== About this task ==
Pick out every line in the listing that contains the word "right", and copy each of those lines.

□ □ □ □ □ □ □

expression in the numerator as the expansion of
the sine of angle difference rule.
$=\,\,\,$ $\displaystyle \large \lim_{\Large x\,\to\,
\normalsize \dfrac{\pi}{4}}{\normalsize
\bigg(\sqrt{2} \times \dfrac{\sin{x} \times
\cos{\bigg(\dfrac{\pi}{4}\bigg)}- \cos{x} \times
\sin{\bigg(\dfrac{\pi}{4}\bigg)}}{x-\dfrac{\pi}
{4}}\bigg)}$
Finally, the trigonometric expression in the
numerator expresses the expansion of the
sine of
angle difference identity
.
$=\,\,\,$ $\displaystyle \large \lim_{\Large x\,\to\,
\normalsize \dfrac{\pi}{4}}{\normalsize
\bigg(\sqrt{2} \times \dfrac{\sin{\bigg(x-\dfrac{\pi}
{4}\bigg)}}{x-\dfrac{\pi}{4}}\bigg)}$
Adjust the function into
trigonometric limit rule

□ □ □ □ □ □ □

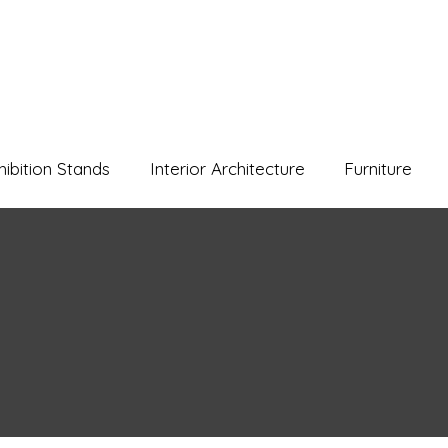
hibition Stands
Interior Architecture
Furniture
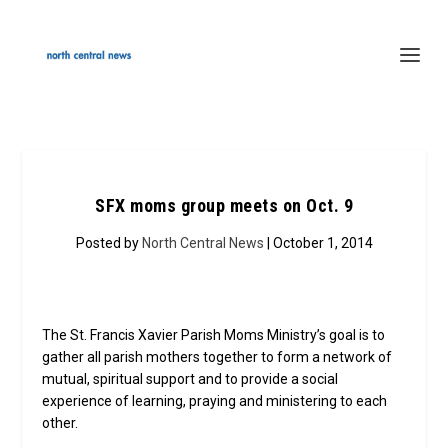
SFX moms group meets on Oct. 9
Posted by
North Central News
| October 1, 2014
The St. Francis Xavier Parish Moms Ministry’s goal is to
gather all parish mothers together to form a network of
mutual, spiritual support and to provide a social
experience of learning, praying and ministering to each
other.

□ □ □ □ □ □ □

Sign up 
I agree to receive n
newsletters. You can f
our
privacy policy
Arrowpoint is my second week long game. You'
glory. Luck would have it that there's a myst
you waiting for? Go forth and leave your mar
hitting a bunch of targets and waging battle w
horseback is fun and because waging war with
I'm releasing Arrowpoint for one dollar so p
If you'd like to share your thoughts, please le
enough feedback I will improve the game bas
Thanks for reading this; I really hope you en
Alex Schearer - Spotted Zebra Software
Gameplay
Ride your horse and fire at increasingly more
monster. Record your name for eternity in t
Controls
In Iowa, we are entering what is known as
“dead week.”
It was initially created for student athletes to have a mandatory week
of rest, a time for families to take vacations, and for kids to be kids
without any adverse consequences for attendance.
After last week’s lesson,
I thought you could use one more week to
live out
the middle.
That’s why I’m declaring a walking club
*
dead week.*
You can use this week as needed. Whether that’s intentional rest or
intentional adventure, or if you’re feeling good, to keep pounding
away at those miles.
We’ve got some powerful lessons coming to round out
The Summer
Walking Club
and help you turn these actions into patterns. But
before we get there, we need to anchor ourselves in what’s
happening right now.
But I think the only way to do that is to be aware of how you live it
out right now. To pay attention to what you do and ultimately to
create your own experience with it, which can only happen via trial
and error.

□ □ □ □ □ □ □

== Your solution ==
happening right now.
out right now. To pay attention to what you do and ultimately to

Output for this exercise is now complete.